Stacks of Flapjacks

Background

Stacks and Queues are often considered the bread and butter of data structures and find use in architecture, parsing, operating systems, and discrete event simulation. Stacks are also important in the theory of formal languages.

This problem involves both butter and sustenance in the form of pancakes rather than bread in addition to a finicky server who flips pancakes according to a unique, but complete set of rules.

The Problem

Given a stack of pancakes, you are to write a program that indicates how the stack can be sorted so that the largest pancake is on the bottom and the smallest pancake is on the top. The size of a pancake is given by the pancake's diameter. All pancakes in a stack have different diameters.

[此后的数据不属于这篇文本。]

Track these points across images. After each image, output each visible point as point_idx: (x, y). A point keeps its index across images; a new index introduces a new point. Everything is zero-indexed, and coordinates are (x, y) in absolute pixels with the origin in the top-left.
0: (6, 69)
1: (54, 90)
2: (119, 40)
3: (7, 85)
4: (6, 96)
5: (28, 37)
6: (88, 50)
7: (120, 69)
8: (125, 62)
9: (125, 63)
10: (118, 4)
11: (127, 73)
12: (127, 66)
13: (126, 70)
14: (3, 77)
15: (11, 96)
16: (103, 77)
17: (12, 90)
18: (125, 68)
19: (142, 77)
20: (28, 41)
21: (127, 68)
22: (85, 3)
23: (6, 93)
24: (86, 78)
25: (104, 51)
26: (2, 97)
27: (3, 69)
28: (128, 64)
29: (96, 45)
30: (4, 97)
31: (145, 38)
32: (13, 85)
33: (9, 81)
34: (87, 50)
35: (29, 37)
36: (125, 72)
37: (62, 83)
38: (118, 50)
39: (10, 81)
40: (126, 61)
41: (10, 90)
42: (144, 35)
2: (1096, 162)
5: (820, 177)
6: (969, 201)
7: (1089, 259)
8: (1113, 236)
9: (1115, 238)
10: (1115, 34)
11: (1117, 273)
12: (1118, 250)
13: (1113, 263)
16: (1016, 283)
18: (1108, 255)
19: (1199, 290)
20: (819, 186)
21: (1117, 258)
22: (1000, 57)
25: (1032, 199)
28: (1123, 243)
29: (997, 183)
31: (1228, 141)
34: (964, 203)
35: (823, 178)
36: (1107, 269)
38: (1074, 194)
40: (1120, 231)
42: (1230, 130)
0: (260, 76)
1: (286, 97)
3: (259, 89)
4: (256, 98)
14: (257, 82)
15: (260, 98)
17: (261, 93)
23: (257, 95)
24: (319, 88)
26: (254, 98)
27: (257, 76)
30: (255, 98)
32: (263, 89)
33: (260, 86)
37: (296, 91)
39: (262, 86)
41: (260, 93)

Sorting a stack is done by a sequence of pancake ``flips''. A flip consists of inserting a spatula between two pancakes in a stack and flipping (reversing) the pancakes on the spatula (reversing the sub-stack). A flip is specified by giving the position of the pancake on the bottom of the sub-stack to be flipped (relative to the whole stack). The pancake on the bottom of the whole stack has position 1 and the pancake on the top of a stack of n pancakes has position n.

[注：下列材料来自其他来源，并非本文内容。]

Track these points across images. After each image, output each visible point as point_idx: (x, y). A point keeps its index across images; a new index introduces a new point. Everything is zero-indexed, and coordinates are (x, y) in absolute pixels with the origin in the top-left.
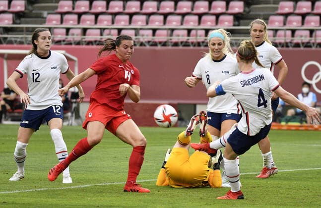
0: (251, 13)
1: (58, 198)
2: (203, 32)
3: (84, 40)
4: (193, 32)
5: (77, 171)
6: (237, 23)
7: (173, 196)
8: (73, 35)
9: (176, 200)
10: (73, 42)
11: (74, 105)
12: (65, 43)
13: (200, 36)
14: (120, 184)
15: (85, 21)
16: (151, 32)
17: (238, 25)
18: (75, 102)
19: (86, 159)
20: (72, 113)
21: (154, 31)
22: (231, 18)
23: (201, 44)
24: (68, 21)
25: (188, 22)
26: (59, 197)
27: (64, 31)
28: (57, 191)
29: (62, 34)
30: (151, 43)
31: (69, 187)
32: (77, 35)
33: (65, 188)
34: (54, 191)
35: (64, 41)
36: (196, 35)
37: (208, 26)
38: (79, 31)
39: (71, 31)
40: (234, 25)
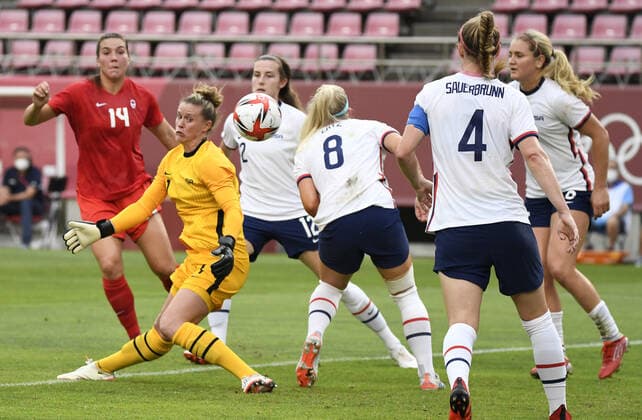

A stack is specified by giving the diameter of each pancake in the stack in the order in which the pancakes appear.

For example, consider the three stacks of pancakes below (in which pancake 8 is the top-most pancake of the left stack):

         8           7           2
         4           6           5
         6           4           8
         7           8           4
         5           5           6
         2           2           7

The stack on the left can be transformed to the stack in the middle via flip(3). The middle stack can be transformed into the right stack via the commandflip(1).

The Input

The input consists of a sequence of stacks of pancakes. Each stack will consist of between 1 and 30 pancakes and each pancake will have an integer diameter between 1 and 100. The input is terminated by end-of-file. Each stack is given as a single line of input with the top pancake on a stack appearing first on a line, the bottom pancake appearing last, and all pancakes separated by a space.

The Output

For each stack of pancakes, the output should echo the original stack on one line, followed by some sequence of flips that results in the stack of pancakes being sorted so that the largest diameter pancake is on the bottom and the smallest on top. For each stack the sequence of flips should be terminated by a 0 (indicating no more flips necessary). Once a stack is sorted, no more flips should be made.

Sample Input

1 2 3 4 5
5 4 3 2 1
5 1 2 3 4

Sample Output

1 2 3 4 5
0
5 4 3 2 1
1 0
5 1 2 3 4
1 2 0

此题的题意比较难懂（对于我来讲），大意：有一摞煎饼，知道它们的半径，要求通过翻转的方法，使它们从小到大排列（翻转只能向上翻转），输出每次翻转的位置；

解题思路：就像汉诺塔一样，一定要先把最大的放到最下面，然后放次大的。。因此，我们考虑首先找到无序状态中最大的一个，将它翻转到最上面，然后再将它翻转到它应属的位置；

实现手段：运用algorithm中的reverse函数，代码如下（比较拙）：

#include<iostream>
#include<algorithm>
#include<sstream>
using namespace std;


int nu[50],no[50],n;
string str;


bool bmp(int a,int b){
    return b<a;
}


bool cmp(){
   //sort(nu,nu+n);
    for(int i=0;i<n;i++){
       if(nu[n-i-1]!=no[i])
        return false;
    }
    return true;
}


void solve(){
    int num=n,j;
    for(int i=0;i<n;i++){
        for(j=0;j<n;j++){
            if(no[j]==nu[i]){
                //cout<<j<<endl;
                break;
            }
        }
        if(j==num-1){//当j在它应属的位置时，不需要移动，不一定是最后位置：j=n-1false;
            num--;
        }
        else if(j==0){
            reverse(no,no+num);
            //for(int i=0;i<n;i++) cout<<no[i]<<" ";
            cout<<n-num+1<<" ";
            num--;
        }
        else{
            cout<<n-j<<" ";//翻转的起始位置在最后一个元素而不是第一个元素
            reverse(no,no+j+1);//注意后面加的是翻转元素的数量而不是下标
            reverse(no,no+num);
            cout<<n-num+1<<" ";
            num--;//只要将一个元素归位后，则接下来可翻转的元素的个数就减一
        }
        if(cmp()) break;
    }
    cout<<0<<endl;
}


int main(){
    while(getline(cin,str)){
        stringstream ss;
        int a,i=0,j=0;
        ss<<str;
        while(ss>>a){
           nu[i++]=a;
           no[j++]=a;
        }
        n=i;
        sort(nu,nu+n,bmp);
        for(i=0;i<n;i++){
            if(i) cout<<" ";
            cout<<no[i];
        }
        cout<<endl;
        solve();


    }
    return 0;
}

总结：类似题目要先找到排序规律，可以先从简单的入手。